---------- DATA SHOWN ----------

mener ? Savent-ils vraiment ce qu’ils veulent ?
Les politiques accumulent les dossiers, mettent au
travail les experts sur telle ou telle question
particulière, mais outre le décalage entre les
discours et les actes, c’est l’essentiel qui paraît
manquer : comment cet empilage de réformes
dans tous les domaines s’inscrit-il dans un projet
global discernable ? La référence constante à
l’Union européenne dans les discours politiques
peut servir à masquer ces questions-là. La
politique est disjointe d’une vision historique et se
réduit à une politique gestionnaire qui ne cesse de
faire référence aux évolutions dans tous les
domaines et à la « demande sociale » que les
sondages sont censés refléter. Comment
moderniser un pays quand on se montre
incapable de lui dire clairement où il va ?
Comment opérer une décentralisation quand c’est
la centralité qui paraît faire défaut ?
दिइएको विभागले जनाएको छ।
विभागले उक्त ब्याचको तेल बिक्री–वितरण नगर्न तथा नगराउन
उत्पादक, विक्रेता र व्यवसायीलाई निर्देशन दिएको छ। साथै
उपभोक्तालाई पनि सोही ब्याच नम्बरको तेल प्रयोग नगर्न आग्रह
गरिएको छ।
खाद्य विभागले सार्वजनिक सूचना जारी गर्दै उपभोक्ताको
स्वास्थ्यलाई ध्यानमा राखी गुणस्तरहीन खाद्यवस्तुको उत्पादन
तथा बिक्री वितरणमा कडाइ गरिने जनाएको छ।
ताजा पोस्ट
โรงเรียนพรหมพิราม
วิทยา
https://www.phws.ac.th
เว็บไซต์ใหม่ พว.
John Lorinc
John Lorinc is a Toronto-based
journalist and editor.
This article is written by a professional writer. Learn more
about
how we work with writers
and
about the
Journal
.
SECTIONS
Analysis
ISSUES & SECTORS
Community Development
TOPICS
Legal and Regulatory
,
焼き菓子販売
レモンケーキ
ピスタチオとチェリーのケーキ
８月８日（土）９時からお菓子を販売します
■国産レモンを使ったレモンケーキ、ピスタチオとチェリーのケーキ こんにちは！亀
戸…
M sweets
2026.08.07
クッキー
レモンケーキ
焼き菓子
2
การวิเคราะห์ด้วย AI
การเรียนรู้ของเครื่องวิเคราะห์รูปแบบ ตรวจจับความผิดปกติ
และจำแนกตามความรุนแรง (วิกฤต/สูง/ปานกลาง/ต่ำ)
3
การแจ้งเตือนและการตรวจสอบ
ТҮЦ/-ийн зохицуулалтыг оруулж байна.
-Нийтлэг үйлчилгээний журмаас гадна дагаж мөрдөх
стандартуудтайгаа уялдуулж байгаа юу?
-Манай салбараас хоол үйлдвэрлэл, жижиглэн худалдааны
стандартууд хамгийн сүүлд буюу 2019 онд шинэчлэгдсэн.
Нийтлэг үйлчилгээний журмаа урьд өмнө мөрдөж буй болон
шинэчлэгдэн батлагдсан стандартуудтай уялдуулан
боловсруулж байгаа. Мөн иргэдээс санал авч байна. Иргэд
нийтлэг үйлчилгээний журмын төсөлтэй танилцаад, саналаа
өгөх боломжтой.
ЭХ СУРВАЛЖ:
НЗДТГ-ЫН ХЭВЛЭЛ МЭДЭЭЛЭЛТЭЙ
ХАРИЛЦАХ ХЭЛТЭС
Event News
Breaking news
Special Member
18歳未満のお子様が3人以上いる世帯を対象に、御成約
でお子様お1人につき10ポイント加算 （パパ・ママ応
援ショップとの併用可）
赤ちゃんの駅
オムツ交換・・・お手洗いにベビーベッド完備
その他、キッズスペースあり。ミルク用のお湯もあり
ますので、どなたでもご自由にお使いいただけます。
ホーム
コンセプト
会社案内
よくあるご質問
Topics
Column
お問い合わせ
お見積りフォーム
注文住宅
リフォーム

----------

> **WHAT TO WORK ON**: Reproduce, character for character, only the lines of the preceding data that start at the line with "particulière, mais outre" and end at the line with "l’Union européenne dans", both included.

> **ANSWER TO THIS PROBLEM**:
particulière, mais outre le décalage entre les
discours et les actes, c’est l’essentiel qui paraît
manquer : comment cet empilage de réformes
dans tous les domaines s’inscrit-il dans un projet
global discernable ? La référence constante à
l’Union européenne dans les discours politiques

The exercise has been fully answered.